Goal of the exercise: Put the data below into a Markdown table with the columns Row and Text, where Row numbers each line and Text holds that line, leaving out blank lines. Begin at the start of the data and stop after the line that contains "# Class: LightstreamerAPI", including both ends.

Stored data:
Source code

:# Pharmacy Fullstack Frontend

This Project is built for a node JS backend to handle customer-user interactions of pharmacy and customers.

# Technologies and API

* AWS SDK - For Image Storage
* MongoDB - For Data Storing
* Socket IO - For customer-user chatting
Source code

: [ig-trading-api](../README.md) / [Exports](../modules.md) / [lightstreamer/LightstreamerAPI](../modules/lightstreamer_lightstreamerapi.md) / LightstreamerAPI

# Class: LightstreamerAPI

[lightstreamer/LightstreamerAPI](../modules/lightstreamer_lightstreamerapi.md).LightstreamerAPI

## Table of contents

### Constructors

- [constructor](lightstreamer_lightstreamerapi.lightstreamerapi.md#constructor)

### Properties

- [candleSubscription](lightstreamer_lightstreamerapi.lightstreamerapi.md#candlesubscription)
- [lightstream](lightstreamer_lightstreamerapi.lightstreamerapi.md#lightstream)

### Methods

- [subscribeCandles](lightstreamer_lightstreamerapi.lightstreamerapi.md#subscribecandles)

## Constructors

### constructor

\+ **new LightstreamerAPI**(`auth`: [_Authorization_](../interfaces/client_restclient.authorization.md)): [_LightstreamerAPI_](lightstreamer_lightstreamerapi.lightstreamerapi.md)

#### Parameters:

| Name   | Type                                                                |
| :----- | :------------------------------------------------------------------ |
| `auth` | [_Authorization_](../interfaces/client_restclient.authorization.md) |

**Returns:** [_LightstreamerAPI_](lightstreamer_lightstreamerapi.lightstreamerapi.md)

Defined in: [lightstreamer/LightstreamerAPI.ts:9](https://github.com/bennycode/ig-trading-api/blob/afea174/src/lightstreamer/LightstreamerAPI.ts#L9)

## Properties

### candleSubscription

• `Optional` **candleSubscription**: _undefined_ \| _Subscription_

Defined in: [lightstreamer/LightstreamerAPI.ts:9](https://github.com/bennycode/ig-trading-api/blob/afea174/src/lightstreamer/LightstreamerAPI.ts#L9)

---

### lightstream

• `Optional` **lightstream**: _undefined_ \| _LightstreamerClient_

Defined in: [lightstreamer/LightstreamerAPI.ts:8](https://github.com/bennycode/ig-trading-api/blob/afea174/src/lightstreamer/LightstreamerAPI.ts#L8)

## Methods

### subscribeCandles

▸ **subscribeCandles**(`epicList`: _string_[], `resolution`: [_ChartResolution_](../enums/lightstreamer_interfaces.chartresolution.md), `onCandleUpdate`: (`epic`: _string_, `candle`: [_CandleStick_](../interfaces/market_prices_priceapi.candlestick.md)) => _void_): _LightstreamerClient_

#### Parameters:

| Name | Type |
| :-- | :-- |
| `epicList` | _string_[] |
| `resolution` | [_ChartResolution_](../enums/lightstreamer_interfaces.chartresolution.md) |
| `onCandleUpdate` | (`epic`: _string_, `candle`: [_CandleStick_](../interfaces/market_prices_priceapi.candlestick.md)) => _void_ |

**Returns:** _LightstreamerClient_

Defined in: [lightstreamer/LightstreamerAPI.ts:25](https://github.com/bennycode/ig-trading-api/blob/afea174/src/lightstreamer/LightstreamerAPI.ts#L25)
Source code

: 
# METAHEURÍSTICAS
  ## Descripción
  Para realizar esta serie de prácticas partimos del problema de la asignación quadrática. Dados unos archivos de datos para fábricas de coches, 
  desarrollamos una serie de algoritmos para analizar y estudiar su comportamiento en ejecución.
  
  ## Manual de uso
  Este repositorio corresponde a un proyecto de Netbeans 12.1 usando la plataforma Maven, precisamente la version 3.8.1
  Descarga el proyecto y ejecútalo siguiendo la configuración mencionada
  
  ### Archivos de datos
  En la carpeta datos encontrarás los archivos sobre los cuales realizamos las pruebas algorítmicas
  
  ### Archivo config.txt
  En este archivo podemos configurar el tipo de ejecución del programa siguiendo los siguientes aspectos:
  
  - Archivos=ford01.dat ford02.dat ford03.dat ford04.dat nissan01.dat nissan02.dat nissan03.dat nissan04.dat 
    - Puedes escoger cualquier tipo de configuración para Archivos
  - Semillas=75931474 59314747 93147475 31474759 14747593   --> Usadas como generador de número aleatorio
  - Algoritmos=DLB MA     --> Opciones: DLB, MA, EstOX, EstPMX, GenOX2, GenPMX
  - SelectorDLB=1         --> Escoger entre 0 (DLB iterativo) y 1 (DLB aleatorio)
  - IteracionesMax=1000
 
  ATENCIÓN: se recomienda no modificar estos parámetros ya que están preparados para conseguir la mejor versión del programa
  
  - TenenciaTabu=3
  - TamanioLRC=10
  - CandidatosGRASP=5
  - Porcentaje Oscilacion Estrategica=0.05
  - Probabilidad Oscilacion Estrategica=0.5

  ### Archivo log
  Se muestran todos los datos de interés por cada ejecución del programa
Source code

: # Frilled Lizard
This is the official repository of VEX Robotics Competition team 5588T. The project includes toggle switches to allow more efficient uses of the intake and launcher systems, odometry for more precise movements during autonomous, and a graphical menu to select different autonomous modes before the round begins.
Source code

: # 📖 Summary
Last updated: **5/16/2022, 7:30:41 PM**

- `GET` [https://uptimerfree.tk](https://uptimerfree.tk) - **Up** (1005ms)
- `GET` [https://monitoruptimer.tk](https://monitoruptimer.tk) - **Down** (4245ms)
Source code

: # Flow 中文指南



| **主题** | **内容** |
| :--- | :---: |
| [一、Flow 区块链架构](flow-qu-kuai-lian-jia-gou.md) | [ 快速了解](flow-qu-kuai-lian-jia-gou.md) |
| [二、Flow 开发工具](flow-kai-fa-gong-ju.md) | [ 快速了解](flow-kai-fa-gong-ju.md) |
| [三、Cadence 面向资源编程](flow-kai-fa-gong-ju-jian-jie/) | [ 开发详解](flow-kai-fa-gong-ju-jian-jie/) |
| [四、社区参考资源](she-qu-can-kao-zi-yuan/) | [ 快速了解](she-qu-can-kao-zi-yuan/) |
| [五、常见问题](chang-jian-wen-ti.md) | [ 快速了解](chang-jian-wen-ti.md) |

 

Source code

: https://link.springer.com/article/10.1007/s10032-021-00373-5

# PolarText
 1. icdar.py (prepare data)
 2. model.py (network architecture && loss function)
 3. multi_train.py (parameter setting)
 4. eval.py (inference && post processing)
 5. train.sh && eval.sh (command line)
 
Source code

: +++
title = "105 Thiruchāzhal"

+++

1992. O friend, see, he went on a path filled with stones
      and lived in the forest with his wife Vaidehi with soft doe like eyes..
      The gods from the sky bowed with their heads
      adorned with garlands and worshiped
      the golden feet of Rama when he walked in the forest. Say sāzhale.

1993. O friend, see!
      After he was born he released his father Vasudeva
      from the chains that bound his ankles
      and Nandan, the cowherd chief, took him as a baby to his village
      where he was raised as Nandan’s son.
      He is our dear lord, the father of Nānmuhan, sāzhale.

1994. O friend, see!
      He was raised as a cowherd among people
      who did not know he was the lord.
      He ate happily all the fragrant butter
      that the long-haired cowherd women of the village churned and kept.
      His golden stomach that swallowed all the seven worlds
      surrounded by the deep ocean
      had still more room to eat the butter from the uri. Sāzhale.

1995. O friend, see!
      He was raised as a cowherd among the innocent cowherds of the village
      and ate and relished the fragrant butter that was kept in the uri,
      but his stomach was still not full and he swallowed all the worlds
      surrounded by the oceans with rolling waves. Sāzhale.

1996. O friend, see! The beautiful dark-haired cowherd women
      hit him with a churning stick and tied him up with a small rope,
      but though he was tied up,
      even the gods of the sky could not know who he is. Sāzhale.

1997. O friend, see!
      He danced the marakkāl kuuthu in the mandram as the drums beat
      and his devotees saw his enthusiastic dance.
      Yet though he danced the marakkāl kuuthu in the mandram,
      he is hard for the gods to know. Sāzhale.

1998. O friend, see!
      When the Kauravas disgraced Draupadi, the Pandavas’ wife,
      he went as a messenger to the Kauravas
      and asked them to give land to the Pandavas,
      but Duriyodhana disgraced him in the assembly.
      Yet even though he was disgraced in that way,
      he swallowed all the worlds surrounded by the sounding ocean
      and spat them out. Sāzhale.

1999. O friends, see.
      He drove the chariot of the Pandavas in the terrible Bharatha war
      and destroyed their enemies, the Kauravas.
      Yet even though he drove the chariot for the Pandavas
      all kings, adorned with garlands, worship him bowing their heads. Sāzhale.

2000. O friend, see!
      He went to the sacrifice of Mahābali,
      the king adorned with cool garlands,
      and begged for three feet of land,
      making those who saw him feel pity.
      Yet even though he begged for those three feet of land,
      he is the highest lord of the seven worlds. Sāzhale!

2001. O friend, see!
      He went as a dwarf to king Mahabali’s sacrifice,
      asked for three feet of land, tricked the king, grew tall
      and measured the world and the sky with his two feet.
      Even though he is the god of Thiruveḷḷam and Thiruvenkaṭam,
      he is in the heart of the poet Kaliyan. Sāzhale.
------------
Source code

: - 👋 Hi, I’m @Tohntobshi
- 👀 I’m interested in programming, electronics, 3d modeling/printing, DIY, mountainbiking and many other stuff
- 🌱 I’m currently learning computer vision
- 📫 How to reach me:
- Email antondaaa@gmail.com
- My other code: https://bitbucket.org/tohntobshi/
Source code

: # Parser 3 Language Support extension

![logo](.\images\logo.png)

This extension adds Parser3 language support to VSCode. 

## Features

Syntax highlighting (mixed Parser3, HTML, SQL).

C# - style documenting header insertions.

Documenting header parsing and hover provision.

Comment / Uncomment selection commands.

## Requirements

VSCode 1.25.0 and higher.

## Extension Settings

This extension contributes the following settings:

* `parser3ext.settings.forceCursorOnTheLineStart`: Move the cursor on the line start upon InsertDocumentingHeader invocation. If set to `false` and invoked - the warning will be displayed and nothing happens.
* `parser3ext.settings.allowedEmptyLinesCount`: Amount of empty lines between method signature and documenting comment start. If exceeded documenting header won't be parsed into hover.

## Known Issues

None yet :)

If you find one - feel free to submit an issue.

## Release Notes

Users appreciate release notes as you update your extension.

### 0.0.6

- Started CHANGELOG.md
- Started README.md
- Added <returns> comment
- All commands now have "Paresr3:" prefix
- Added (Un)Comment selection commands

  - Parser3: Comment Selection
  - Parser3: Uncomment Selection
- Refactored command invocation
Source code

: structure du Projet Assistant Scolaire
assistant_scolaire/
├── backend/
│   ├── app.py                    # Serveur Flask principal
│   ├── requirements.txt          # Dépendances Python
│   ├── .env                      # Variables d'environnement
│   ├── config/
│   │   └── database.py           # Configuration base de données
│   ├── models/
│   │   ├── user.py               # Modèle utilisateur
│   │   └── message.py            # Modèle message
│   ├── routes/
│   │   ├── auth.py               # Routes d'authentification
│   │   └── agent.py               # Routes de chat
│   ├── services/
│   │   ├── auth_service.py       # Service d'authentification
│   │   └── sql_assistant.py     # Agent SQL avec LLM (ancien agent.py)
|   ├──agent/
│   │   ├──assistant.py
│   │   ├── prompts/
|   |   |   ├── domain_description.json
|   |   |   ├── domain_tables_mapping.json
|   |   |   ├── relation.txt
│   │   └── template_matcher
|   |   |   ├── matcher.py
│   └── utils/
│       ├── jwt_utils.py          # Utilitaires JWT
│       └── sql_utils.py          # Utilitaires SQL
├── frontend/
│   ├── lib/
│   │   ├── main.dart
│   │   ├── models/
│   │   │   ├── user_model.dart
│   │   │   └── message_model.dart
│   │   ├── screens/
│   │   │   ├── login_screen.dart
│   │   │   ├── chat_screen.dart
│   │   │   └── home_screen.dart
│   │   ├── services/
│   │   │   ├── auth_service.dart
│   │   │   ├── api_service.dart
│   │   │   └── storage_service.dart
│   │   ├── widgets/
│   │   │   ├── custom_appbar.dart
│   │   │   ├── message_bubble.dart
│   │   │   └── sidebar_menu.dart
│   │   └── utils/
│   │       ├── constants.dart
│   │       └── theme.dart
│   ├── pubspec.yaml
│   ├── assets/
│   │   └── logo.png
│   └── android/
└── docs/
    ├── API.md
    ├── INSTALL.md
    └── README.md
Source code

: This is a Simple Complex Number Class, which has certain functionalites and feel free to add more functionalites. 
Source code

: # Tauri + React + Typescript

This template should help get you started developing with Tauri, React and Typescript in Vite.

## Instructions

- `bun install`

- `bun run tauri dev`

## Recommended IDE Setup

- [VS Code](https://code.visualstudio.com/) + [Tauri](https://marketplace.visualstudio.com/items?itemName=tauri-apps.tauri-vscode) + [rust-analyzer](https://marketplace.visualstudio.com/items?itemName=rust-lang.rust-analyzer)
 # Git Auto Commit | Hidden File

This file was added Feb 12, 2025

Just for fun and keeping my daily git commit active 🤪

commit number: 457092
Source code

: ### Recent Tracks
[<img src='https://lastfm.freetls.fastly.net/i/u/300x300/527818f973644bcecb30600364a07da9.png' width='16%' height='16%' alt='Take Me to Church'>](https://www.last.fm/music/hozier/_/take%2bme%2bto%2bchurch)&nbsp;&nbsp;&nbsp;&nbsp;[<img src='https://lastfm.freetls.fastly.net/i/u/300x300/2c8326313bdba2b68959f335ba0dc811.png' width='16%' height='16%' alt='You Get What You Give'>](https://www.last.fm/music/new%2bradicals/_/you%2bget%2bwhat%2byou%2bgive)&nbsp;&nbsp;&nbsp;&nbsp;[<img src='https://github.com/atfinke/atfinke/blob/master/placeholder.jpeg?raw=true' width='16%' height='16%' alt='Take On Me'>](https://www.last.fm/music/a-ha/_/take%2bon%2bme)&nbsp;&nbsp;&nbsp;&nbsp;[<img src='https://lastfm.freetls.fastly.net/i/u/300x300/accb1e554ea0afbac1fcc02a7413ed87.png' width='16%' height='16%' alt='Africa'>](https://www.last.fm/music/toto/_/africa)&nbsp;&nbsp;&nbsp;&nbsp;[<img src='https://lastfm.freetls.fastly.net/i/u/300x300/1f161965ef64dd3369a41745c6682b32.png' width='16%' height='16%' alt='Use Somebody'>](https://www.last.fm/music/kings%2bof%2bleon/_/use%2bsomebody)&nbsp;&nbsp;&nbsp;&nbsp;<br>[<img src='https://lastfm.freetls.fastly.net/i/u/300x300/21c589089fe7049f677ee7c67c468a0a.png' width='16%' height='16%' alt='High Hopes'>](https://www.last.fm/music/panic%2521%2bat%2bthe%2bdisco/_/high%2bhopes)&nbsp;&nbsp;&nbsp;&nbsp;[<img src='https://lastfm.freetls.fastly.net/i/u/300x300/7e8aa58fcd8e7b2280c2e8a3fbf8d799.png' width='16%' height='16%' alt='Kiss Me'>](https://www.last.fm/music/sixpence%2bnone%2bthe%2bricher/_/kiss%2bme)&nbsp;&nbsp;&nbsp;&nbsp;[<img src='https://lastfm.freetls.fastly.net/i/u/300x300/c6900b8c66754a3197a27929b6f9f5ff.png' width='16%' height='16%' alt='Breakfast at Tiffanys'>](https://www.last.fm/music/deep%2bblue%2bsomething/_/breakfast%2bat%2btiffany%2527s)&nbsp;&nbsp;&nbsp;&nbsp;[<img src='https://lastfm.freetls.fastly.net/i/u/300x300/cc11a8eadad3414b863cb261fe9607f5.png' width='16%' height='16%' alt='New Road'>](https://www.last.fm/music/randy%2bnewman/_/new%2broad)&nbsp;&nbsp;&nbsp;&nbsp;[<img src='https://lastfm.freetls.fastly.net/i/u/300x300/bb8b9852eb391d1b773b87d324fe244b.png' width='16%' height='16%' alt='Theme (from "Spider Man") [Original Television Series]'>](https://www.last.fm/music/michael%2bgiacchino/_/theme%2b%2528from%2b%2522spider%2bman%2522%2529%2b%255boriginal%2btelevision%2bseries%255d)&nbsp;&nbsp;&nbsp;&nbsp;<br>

Written response:
| Row | Text |
|---|---|
| 1 | Source code |
| 2 | :# Pharmacy Fullstack Frontend |
| 3 | This Project is built for a node JS backend to handle customer-user interactions of pharmacy and customers. |
| 4 | # Technologies and API |
| 5 | * AWS SDK - For Image Storage |
| 6 | * MongoDB - For Data Storing |
| 7 | * Socket IO - For customer-user chatting |
| 8 | Source code |
| 9 | : [ig-trading-api](../README.md) / [Exports](../modules.md) / [lightstreamer/LightstreamerAPI](../modules/lightstreamer_lightstreamerapi.md) / LightstreamerAPI |
| 10 | # Class: LightstreamerAPI |